Adding supplements of several different minerals to the diet may result in problems due to the interaction of different minerals. An excess of one mineral in the diet may decrease the absorption of another. For example, an excess of phosphorus in the diet lowers the bioavailability of iron.
The NRC suggests that values of iron, copper and iodine be mutiplied by a factor of 1.3 to help correct for decreased bioavailability. Zinc and manganese should be multiplied by a factor of 1.5.
Secondary hyperparathyroidism is a condition which results when the levels of calcium and phosphorus are altered in the body. Diets low in calcium or very high in phosphorus may lead to this disease.

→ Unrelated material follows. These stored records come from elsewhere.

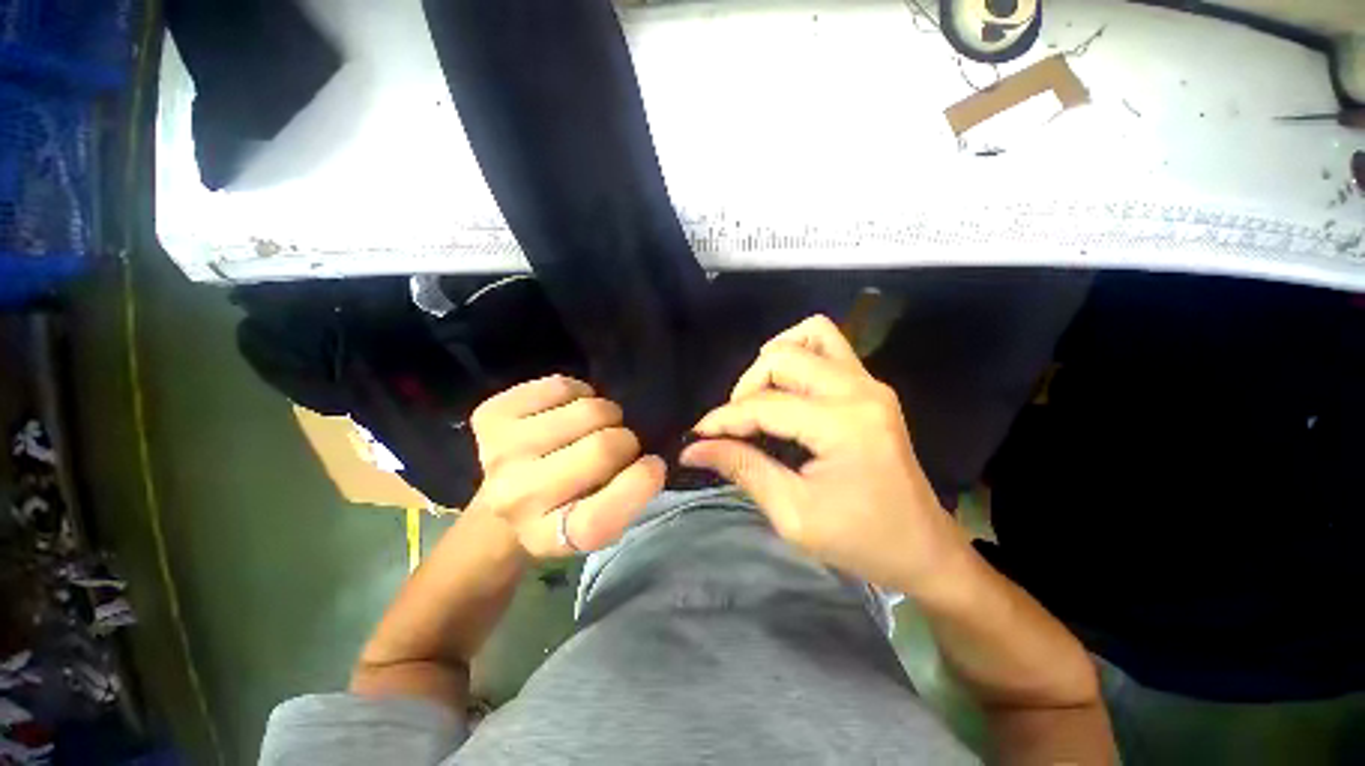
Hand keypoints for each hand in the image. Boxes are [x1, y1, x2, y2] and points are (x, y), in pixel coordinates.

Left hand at [468, 375, 665, 557]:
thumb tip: (655, 458)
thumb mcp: (604, 520)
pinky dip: (580, 394)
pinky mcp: (492, 415)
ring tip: (593, 428)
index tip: (653, 465)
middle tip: (619, 445)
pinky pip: (563, 386)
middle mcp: (516, 497)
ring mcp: (499, 452)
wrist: (506, 495)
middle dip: (626, 441)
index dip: (640, 484)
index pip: (601, 517)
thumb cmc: (568, 506)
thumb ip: (632, 495)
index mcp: (548, 537)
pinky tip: (569, 412)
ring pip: (589, 410)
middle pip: (604, 448)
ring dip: (606, 415)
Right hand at [681, 316, 967, 595]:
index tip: (698, 436)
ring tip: (760, 398)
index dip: (724, 418)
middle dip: (747, 386)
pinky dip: (799, 357)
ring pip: (810, 336)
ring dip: (774, 361)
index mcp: (843, 425)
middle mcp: (859, 390)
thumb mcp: (793, 514)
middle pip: (784, 356)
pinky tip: (787, 389)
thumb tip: (694, 449)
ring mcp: (870, 383)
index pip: (765, 405)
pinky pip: (829, 347)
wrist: (925, 550)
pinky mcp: (871, 387)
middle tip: (735, 423)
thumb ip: (743, 469)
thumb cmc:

It is essential that these minerals be maintained in a specific ratio in the diet. A calcium to phosphorus ratio of 1:1 to 2:1 is thought to be acceptable. Diets composed primarily of cardiac and skeletal muscle can upset this ratio greatly. Beef heart has a calcium to phosphorus ratio of 1:40. Horse meat has a ratio of 1:10.
The great excess of phosphorus in these foods can lead to inadequate absorption of calcium which results in a hypocalcemia. Hypocalcemia stimulates the parathyroids to release parathormone in an attempt to restore the serum calcium to normal levels. Parathormone acts on bone, kidneys and the intestine in its attempt to increase the calcium and decrease the phosphorus levels.
The adult cat has 18 – 40 grams of calcium in its skeleton and these stores can be used to restore serum calcium to a normal level. The increased serum parathormone causes more bone resorption, which results in a loss of bony mass.
In the wild, cats would eat a predominantly meat diet, but calcium would be provided when the bones of small rodents were also consumed.
Clinical signs of nutritional hyperparathyroidism are lameness, limping or reluctance to move. There may also be signs of posterior paresis, bone and joint pain and constipation.
Radiographic findings show loss of bone density, possibly pelvic deformities and pathologic fractures especially of the vertebrae. Serum calcium and phosphorus levels are usually within the normal range. Occasionally blood clotting times may be extended.